#### GIVEN REQUEST:
Write out every line of the records below verbatim, keeping their order.

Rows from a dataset

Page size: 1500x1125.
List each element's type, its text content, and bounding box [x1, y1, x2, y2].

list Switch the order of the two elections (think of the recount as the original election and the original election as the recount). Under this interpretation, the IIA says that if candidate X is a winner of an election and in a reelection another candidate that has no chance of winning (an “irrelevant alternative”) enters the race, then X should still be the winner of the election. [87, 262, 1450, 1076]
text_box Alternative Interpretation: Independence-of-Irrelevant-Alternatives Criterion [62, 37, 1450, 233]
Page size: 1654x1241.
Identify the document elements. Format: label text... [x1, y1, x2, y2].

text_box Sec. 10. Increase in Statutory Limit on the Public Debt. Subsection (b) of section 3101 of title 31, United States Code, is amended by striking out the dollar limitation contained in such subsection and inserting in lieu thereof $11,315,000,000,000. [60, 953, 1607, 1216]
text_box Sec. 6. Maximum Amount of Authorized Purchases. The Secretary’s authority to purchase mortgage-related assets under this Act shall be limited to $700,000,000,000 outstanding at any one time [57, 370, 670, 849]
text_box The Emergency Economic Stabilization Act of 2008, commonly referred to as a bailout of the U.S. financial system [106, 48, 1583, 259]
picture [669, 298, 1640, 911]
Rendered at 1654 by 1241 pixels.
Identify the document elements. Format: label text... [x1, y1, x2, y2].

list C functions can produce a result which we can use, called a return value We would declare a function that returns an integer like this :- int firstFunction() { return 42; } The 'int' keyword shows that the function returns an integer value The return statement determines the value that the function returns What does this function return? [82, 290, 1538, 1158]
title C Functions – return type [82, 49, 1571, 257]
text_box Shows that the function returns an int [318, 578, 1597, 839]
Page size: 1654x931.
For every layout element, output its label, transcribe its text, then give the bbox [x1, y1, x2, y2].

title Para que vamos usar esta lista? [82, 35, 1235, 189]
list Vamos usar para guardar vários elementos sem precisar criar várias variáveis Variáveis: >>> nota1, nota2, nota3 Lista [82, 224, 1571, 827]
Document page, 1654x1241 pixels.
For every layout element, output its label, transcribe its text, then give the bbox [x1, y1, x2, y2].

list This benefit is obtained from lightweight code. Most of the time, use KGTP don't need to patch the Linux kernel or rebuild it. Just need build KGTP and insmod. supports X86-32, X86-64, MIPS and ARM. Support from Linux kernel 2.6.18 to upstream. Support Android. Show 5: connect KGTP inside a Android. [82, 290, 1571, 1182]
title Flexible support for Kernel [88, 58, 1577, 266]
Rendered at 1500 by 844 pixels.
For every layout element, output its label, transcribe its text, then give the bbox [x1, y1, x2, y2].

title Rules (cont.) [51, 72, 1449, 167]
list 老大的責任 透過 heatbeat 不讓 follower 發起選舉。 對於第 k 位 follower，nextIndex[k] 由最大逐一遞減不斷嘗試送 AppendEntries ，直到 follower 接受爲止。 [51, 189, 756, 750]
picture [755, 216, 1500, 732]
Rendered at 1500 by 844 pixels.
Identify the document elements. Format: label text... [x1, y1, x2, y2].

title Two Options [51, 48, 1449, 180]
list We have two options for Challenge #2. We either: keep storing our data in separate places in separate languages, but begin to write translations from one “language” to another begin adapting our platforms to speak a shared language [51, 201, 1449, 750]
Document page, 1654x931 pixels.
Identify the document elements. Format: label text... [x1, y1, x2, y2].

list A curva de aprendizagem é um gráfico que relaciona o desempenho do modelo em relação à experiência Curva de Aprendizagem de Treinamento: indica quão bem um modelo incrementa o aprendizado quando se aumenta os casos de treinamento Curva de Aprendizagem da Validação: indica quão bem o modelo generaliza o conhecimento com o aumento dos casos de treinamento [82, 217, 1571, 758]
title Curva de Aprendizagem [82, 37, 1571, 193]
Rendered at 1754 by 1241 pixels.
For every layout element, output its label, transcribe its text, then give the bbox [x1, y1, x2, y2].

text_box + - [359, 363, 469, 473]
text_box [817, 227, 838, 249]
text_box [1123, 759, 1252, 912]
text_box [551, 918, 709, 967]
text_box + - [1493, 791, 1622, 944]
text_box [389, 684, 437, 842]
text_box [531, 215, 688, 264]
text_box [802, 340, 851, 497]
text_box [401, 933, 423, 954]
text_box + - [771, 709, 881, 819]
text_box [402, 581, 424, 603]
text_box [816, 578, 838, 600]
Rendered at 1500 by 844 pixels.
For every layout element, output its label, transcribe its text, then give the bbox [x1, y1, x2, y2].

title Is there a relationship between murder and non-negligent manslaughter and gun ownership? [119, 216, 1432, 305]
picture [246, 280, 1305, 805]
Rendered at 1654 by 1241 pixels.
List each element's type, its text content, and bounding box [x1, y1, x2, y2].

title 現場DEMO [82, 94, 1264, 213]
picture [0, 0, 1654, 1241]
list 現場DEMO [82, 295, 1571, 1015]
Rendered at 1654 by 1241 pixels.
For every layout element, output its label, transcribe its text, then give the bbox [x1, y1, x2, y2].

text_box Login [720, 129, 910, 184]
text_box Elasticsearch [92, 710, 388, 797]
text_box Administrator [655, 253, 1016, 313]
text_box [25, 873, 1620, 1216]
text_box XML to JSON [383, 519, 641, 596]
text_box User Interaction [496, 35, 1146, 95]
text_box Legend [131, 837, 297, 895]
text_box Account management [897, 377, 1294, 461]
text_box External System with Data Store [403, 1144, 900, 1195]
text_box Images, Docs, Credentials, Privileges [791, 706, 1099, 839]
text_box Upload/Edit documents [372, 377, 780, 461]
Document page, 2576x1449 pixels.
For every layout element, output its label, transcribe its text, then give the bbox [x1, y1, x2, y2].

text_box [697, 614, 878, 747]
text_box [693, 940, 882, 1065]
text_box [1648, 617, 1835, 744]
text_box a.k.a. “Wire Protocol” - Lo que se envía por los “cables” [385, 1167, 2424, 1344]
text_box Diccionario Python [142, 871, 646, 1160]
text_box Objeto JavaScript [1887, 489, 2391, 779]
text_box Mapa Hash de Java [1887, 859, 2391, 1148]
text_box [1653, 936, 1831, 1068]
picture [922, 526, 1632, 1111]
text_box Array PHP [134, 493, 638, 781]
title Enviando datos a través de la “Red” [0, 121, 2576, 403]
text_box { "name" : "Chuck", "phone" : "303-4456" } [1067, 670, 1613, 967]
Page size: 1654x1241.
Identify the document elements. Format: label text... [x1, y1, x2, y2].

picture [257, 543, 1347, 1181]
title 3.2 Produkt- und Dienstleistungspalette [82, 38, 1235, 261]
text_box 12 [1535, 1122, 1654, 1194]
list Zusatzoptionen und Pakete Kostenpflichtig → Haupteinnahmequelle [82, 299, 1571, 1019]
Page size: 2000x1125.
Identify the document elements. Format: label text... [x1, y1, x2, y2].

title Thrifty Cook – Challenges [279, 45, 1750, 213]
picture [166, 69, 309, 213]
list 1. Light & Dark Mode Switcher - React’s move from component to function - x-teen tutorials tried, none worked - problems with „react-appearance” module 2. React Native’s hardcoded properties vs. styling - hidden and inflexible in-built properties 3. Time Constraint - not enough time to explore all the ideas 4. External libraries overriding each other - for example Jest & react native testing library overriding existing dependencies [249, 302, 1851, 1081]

#### SOLUTION TO THIS TASK:
Page size: 1500x1125.
List each element's type, its text content, and bounding box [x1, y1, x2, y2].

list Switch the order of the two elections (think of the recount as the original election and the original election as the recount). Under this interpretation, the IIA says that if candidate X is a winner of an election and in a reelection another candidate that has no chance of winning (an “irrelevant alternative”) enters the race, then X should still be the winner of the election. [87, 262, 1450, 1076]
text_box Alternative Interpretation: Independence-of-Irrelevant-Alternatives Criterion [62, 37, 1450, 233]
Page size: 1654x1241.
Identify the document elements. Format: label text... [x1, y1, x2, y2].

text_box Sec. 10. Increase in Statutory Limit on the Public Debt. Subsection (b) of section 3101 of title 31, United States Code, is amended by striking out the dollar limitation contained in such subsection and inserting in lieu thereof $11,315,000,000,000. [60, 953, 1607, 1216]
text_box Sec. 6. Maximum Amount of Authorized Purchases. The Secretary’s authority to purchase mortgage-related assets under this Act shall be limited to $700,000,000,000 outstanding at any one time [57, 370, 670, 849]
text_box The Emergency Economic Stabilization Act of 2008, commonly referred to as a bailout of the U.S. financial system [106, 48, 1583, 259]
picture [669, 298, 1640, 911]
Rendered at 1654 by 1241 pixels.
Identify the document elements. Format: label text... [x1, y1, x2, y2].

list C functions can produce a result which we can use, called a return value We would declare a function that returns an integer like this :- int firstFunction() { return 42; } The 'int' keyword shows that the function returns an integer value The return statement determines the value that the function returns What does this function return? [82, 290, 1538, 1158]
title C Functions – return type [82, 49, 1571, 257]
text_box Shows that the function returns an int [318, 578, 1597, 839]
Page size: 1654x931.
For every layout element, output its label, transcribe its text, then give the bbox [x1, y1, x2, y2].

title Para que vamos usar esta lista? [82, 35, 1235, 189]
list Vamos usar para guardar vários elementos sem precisar criar várias variáveis Variáveis: >>> nota1, nota2, nota3 Lista [82, 224, 1571, 827]
Document page, 1654x1241 pixels.
For every layout element, output its label, transcribe its text, then give the bbox [x1, y1, x2, y2].

list This benefit is obtained from lightweight code. Most of the time, use KGTP don't need to patch the Linux kernel or rebuild it. Just need build KGTP and insmod. supports X86-32, X86-64, MIPS and ARM. Support from Linux kernel 2.6.18 to upstream. Support Android. Show 5: connect KGTP inside a Android. [82, 290, 1571, 1182]
title Flexible support for Kernel [88, 58, 1577, 266]
Rendered at 1500 by 844 pixels.
For every layout element, output its label, transcribe its text, then give the bbox [x1, y1, x2, y2].

title Rules (cont.) [51, 72, 1449, 167]
list 老大的責任 透過 heatbeat 不讓 follower 發起選舉。 對於第 k 位 follower，nextIndex[k] 由最大逐一遞減不斷嘗試送 AppendEntries ，直到 follower 接受爲止。 [51, 189, 756, 750]
picture [755, 216, 1500, 732]
Rendered at 1500 by 844 pixels.
Identify the document elements. Format: label text... [x1, y1, x2, y2].

title Two Options [51, 48, 1449, 180]
list We have two options for Challenge #2. We either: keep storing our data in separate places in separate languages, but begin to write translations from one “language” to another begin adapting our platforms to speak a shared language [51, 201, 1449, 750]
Document page, 1654x931 pixels.
Identify the document elements. Format: label text... [x1, y1, x2, y2].

list A curva de aprendizagem é um gráfico que relaciona o desempenho do modelo em relação à experiência Curva de Aprendizagem de Treinamento: indica quão bem um modelo incrementa o aprendizado quando se aumenta os casos de treinamento Curva de Aprendizagem da Validação: indica quão bem o modelo generaliza o conhecimento com o aumento dos casos de treinamento [82, 217, 1571, 758]
title Curva de Aprendizagem [82, 37, 1571, 193]
Rendered at 1754 by 1241 pixels.
For every layout element, output its label, transcribe its text, then give the bbox [x1, y1, x2, y2].

text_box + - [359, 363, 469, 473]
text_box [817, 227, 838, 249]
text_box [1123, 759, 1252, 912]
text_box [551, 918, 709, 967]
text_box + - [1493, 791, 1622, 944]
text_box [389, 684, 437, 842]
text_box [531, 215, 688, 264]
text_box [802, 340, 851, 497]
text_box [401, 933, 423, 954]
text_box + - [771, 709, 881, 819]
text_box [402, 581, 424, 603]
text_box [816, 578, 838, 600]
Rendered at 1500 by 844 pixels.
For every layout element, output its label, transcribe its text, then give the bbox [x1, y1, x2, y2].

title Is there a relationship between murder and non-negligent manslaughter and gun ownership? [119, 216, 1432, 305]
picture [246, 280, 1305, 805]
Rendered at 1654 by 1241 pixels.
List each element's type, its text content, and bounding box [x1, y1, x2, y2].

title 現場DEMO [82, 94, 1264, 213]
picture [0, 0, 1654, 1241]
list 現場DEMO [82, 295, 1571, 1015]
Rendered at 1654 by 1241 pixels.
For every layout element, output its label, transcribe its text, then give the bbox [x1, y1, x2, y2].

text_box Login [720, 129, 910, 184]
text_box Elasticsearch [92, 710, 388, 797]
text_box Administrator [655, 253, 1016, 313]
text_box [25, 873, 1620, 1216]
text_box XML to JSON [383, 519, 641, 596]
text_box User Interaction [496, 35, 1146, 95]
text_box Legend [131, 837, 297, 895]
text_box Account management [897, 377, 1294, 461]
text_box External System with Data Store [403, 1144, 900, 1195]
text_box Images, Docs, Credentials, Privileges [791, 706, 1099, 839]
text_box Upload/Edit documents [372, 377, 780, 461]
Document page, 2576x1449 pixels.
For every layout element, output its label, transcribe its text, then give the bbox [x1, y1, x2, y2].

text_box [697, 614, 878, 747]
text_box [693, 940, 882, 1065]
text_box [1648, 617, 1835, 744]
text_box a.k.a. “Wire Protocol” - Lo que se envía por los “cables” [385, 1167, 2424, 1344]
text_box Diccionario Python [142, 871, 646, 1160]
text_box Objeto JavaScript [1887, 489, 2391, 779]
text_box Mapa Hash de Java [1887, 859, 2391, 1148]
text_box [1653, 936, 1831, 1068]
picture [922, 526, 1632, 1111]
text_box Array PHP [134, 493, 638, 781]
title Enviando datos a través de la “Red” [0, 121, 2576, 403]
text_box { "name" : "Chuck", "phone" : "303-4456" } [1067, 670, 1613, 967]
Page size: 1654x1241.
Identify the document elements. Format: label text... [x1, y1, x2, y2].

picture [257, 543, 1347, 1181]
title 3.2 Produkt- und Dienstleistungspalette [82, 38, 1235, 261]
text_box 12 [1535, 1122, 1654, 1194]
list Zusatzoptionen und Pakete Kostenpflichtig → Haupteinnahmequelle [82, 299, 1571, 1019]
Page size: 2000x1125.
Identify the document elements. Format: label text... [x1, y1, x2, y2].

title Thrifty Cook – Challenges [279, 45, 1750, 213]
picture [166, 69, 309, 213]
list 1. Light & Dark Mode Switcher - React’s move from component to function - x-teen tutorials tried, none worked - problems with „react-appearance” module 2. React Native’s hardcoded properties vs. styling - hidden and inflexible in-built properties 3. Time Constraint - not enough time to explore all the ideas 4. External libraries overriding each other - for example Jest & react native testing library overriding existing dependencies [249, 302, 1851, 1081]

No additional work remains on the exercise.